The problem size for the Crossroads benchmark was chosen to give a zone/rank count
typical of production runs of full multi-material, multi-physics applications.  In production, the PENNANT benchmark uses only a small fraction of system
memory, with the remaining memory filled using more materials and more physics (not available in PENNANT) rather than more zones.

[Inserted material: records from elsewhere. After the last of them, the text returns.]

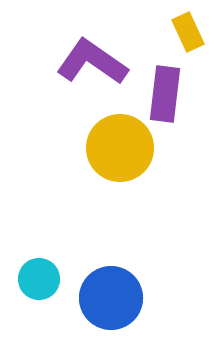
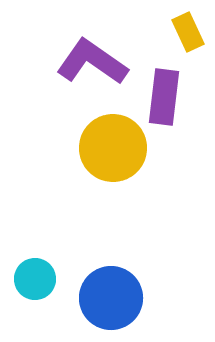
purple rectangle: moved 1 px left, 3 px down
yellow circle: moved 7 px left
cyan circle: moved 4 px left
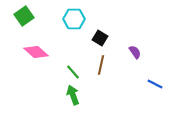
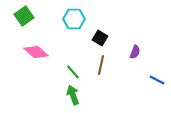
purple semicircle: rotated 56 degrees clockwise
blue line: moved 2 px right, 4 px up
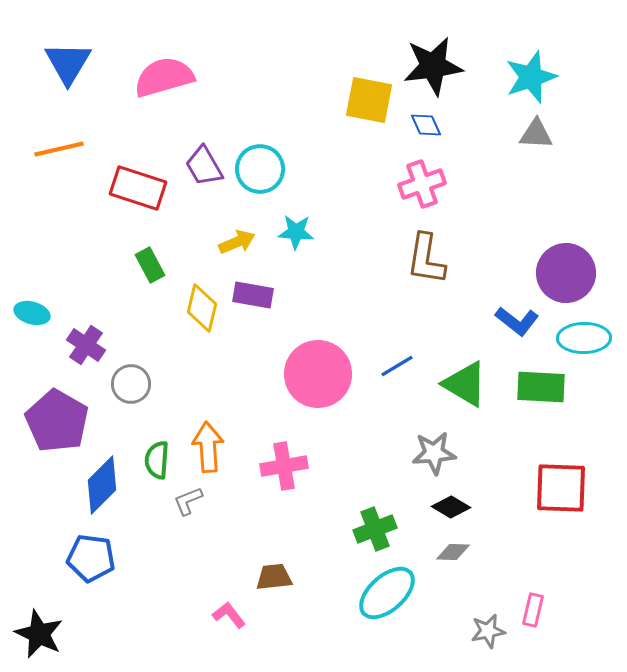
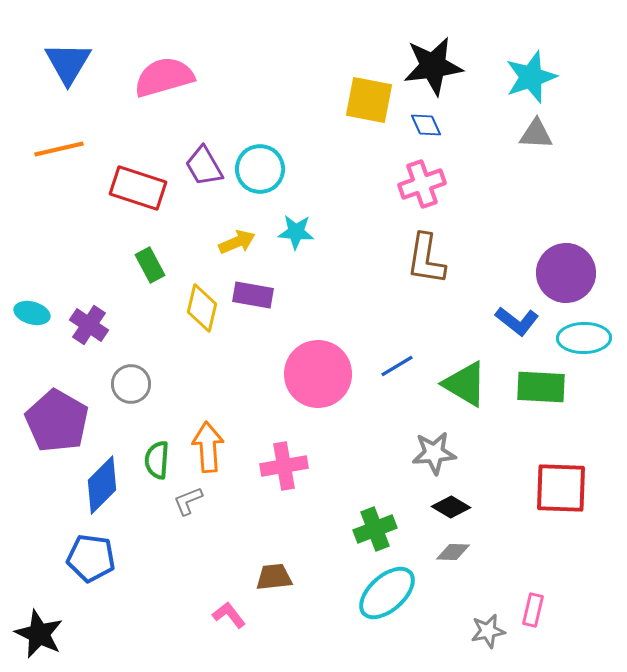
purple cross at (86, 345): moved 3 px right, 20 px up
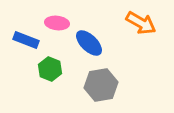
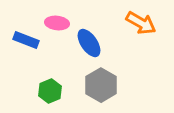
blue ellipse: rotated 12 degrees clockwise
green hexagon: moved 22 px down; rotated 15 degrees clockwise
gray hexagon: rotated 20 degrees counterclockwise
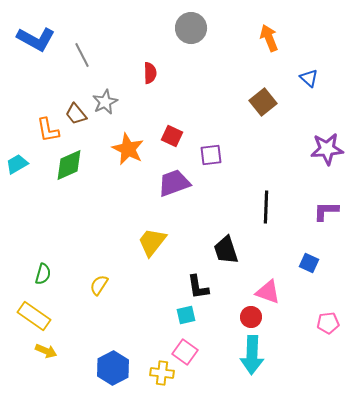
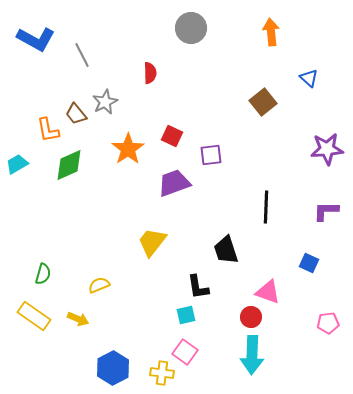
orange arrow: moved 2 px right, 6 px up; rotated 16 degrees clockwise
orange star: rotated 12 degrees clockwise
yellow semicircle: rotated 35 degrees clockwise
yellow arrow: moved 32 px right, 32 px up
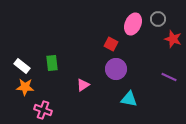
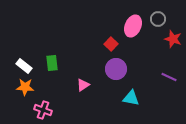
pink ellipse: moved 2 px down
red square: rotated 16 degrees clockwise
white rectangle: moved 2 px right
cyan triangle: moved 2 px right, 1 px up
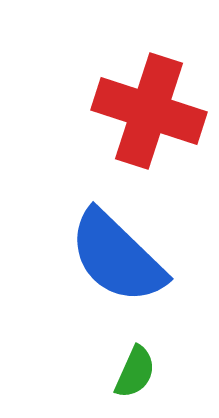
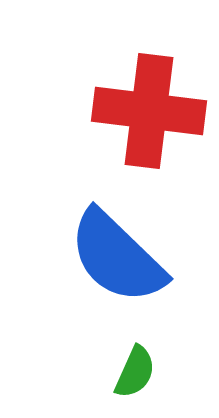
red cross: rotated 11 degrees counterclockwise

Vendor submissions must not attempt to fill memory by running a larger problem
size, or consuming all of the node memory and running the given problem on a small number of nodes.  Instead, submissions must run the leblancx64.pnt reference problem distributed on a set of nodes providing at least ~400 TB total memory.  (For reference, the benchmark run on 4096 Trinity Haswell nodes had 512 TB available.)

G.) Figure of Merit (FOM) Computation

The FOM for PENNANT benchmarks is total zones processed per second, which
can be computed from three lines in PENNANT standard output:
  - number of zones in mesh:  in the line "Zones:" near the top
  - number of cycles run:  in line "cycle =" near the bottom
  - run time:  in line "hydro cycle run time=" near the bottom (note that
    this time excludes initialization and finalization stages)

For the Crossroads leblancx64 benchmark on Trinity (Haswell):
FOM = zones * cycles / time
    = 943718400 * 236621 / 1.529997e+03
    = 1.459503e+11

H.) Reporting

For the electronic submission, include all the source and the makefiles
used to build on the target platform.  Include all standard output files.

I.) Authorship

PENNANT was developed at Los Alamos National Laboratory.